First of all, I must say a couple of positive things about Snappy. Without a doubt, it took very good still images from video. The image quality was excellent, and the pictures were clear and crisp (or at least as clear and crisp as our old camcorder could make them ;) ). It was also, I think, the simplest product I've ever installed on a computer, and the only one that I've ever tried whose installation went perfectly.
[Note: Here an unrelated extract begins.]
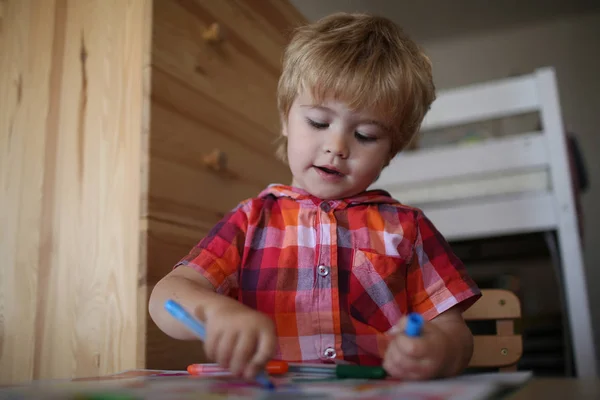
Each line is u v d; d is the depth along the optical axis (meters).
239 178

If everything else had worked as well as the installation, that would have been wonderful...but things didn't turn out that way. First of all, the interface for the software was poor and clumsy. Unfortunately, Play decided to jump on the "cool" bandwagon with the user interface, and as a result, the Snappy software is a real pain to use...no menus to speak of, just an endless series of buttons, buttons, buttons. I know that a good-looking interface on the box can sell a product, but one of my biggest pet peeves is seeing companies abandon simple, functional menu-driven interfaces for these ridiculous, flashy, clunky, button-driven user interfaces with nary a straight line or a menu to be seen. No matter how pretty the application window is, it annoys me to no end when I have to hunt down the command I want through five different screens and fifty different buttons, instead of flipping through a few menus. It's my belief that any user interface should follow the rule of "function before form." So, needless to say, I was not happy with the Snappy software from the beginning.
Seeing the results of the first few snapshots improved my mood somewhat, but then the really big problem struck. The Snappy unit, whether due to poor design, a manufacturing defect, or something else entirely, ate batteries like nothing I've ever seen. According to the documentation, one battery should last for "1000 snaps." As far as I know, this is perfectly accurate...as long as all those snaps are taken in the same day. If I left the unit to sit with the battery in it for a few days, it would drain it completely. Next time I went to take a snap, I would get the camera image for a split second, then a lovely blank screen. "Oops!" After changing the battery, everything worked fine...until the next time the unit had been sitting for a little while. Then, it would start all over again. After going through a couple twin-packs of 9-volts, I gave up...it was too expensive to keep feeding the thing's hunger for batteries, and it was a major pain to crawl under the desk where the computer tower sat to install and remove the battery every time I used it. I decided to buy a scanner instead...I figured the money I spent on the scanner would be about what I would spend on 9-volts trying to keep my Snappy powered over the course of a year or so... When I built my next computer, I added a superb all-in-one video card, and I've used that for video capture ever since. It does stills *and* full-motion video, doubles as a TV card, and cost me about the same as the Snappy did in the first place. Now, I've got my scanner, my video card (on what is now a secondary computer), a USB PC camera, and a brand-new low-end digital camera...and my Snappy sits collecting dust.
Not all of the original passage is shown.